Why use a leader Sequence?

Leader Sequence is heavily optimized to ensure it does not become the rate limiting step in translation. It ensures an even range of translation initiation is sampled across all variants by homogenizing the first 60 base pairs, which can impact TIR.


Our construct before insertion of the dRBS


The dRBS will be inserted between Sac1 and Pst1


pFTV carrying a variant GFP. The dRBS will be inserted between sites Sac1 and Pst1.

Insertion of the dRBS

The spacer which had held a place for the dRBS is cut out by the enzymes Sac1 and Pst1


dRBS is flanked by restriction sites Sac1 and Pst1 and is manufactured by annealing two compliementary oligos that contain the dRBS.


The Ribosome Binding Site

The degenerate ribosome binding site (dRBS) is a sequence that contains a ribosome binding site library. Using software developed by the Salis Lab, we calculated the range of translation initiation (TIR) that would be expected for this sequence, from 0.5-157,000 au.

Check out the cool software that allowed us to accomplish this.

The dRBS sequence is the location where the ribosome binds, and a higher TIR will allow more ribosomes to bind to the mRNA. It was essential to measure the performance of our synthetic GFPs over a wide range of TIR in order to see if expression plateaued at high TIR, indicating that translation elongation was the rate limiting step, or whether it climbed along with TIR, indicating that elongation had been made sufficiently more efficient as to avoid any plateau.


The sequence carries five degenerate letters. Four of these specify one of two possible bases, while the other specifies one of three. Because of this, there are 2*2*2*2*3 = 48 possible sequences in our dRBS.


Graph showing the sequences in our library and their calculated TIR

Each number on the x axis corresponds to one of the sequences out of the total 48. TIR is graphed on the y axis.


Salis, Howard, Voight, Christopher, and Mirsky, Ethan. “Automated design of synthetic ribosome binding sites to control protein expression.” Nature Biotechnology 27 (2009): 946 – 950. Web.



The final construct




Includes a promoter, RBS, leader sequence, variant gene, and terminator

4) Characterize the GFPs by Measuring Fluorescence of the Cells



We were able to characterize the fluorescence of the fast codon variant of superfolder GFP.



\

This graph shows the absorbance of our colonies versus time.


It is clear that several strains exceed the rest.

The strongest strains did not bear the highest TIR ribosome binding sites.

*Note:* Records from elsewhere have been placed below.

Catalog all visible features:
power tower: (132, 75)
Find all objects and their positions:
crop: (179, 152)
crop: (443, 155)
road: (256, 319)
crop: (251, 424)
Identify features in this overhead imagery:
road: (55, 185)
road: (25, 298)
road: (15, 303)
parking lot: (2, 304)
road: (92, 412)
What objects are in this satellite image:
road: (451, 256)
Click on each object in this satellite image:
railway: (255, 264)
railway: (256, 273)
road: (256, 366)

Unexpectedly, the most prolific strains did not contain the strongest ribosome binding sites. It is possible that at very high TIR the cells experienced toxicity or too much metabolic strain from the production of GFP. With further characterization of the GFPs it will be possible to compare the expression of strains containing the same RBS but different variant GFPs. Through this analysis we will be able to determine the strength of our optimization criteria and hopefully add to the ability of future engineers to optimize their genetic systems.